The Fed has raised interest rates four times since December 2015, and it recently began gradually winding down its $4.5 trillion balance sheet. Fed officials are predicting several additional rate increases this year and next, but financial markets are more skeptical.
Powell worked in private industry much of his life and was a partner at Carlyle Group from 1997 to 2005. Lacking a formal education in economics and having graduated with law degree from Yale University, Powell had to learn on the job when it came to monetary theory and interest-rate policy. Still, his financial background made him well equipped.
“I will continue to work with my colleagues to ensure that the Federal Reserve remains vigilant and prepared to respond to changes in markets and evolving risks,” he said during a statement at the White House Rose Garden after Trump made the nomination official.
Until recently, he has focused on more tangential issues for the Fed – like the regulation of scandal-ridden Libor interest rates, financial innovation, and housing policy. His most recent speech on monetary policy was in June for the Economic Club of New York. At that point he said:
“The healthy state of our economy and favorable outlook suggest that the FOMC should continue the process of normalizing monetary policy. The Committee has been patient in raising rates, and that patience has paid dividends.”
Julia Coronado, a former Fed economist and founder of MacroPolicy Perspectives, says Powell’s greater familiarity with banking and finance than monetary policy makes him more likely to follow the consensus, often driven by staff forecasts, on interest rate policy.

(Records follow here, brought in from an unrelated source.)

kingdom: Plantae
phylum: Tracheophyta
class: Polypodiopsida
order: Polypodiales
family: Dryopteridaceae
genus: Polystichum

“He has been in line with the leadership on monetary policy in recent years,” she told Business Insider. “His comfort zone and leadership has been in getting his hands dirty on regulatory and financial sector plumbing issues. He is smart and collegial and knows how to lean on the staff’s expertise.”
She said Powell “will probably be a different kind of Fed chair in that he will be forging a consensus more than driving it on monetary policy,” like Yellen, a monetary economist in her own right.
In contrast, said Coronado, “Powell’s depth on financial infrastructure could come in handy if and when the FOMC needs to confront decisions on balance sheet policy again.”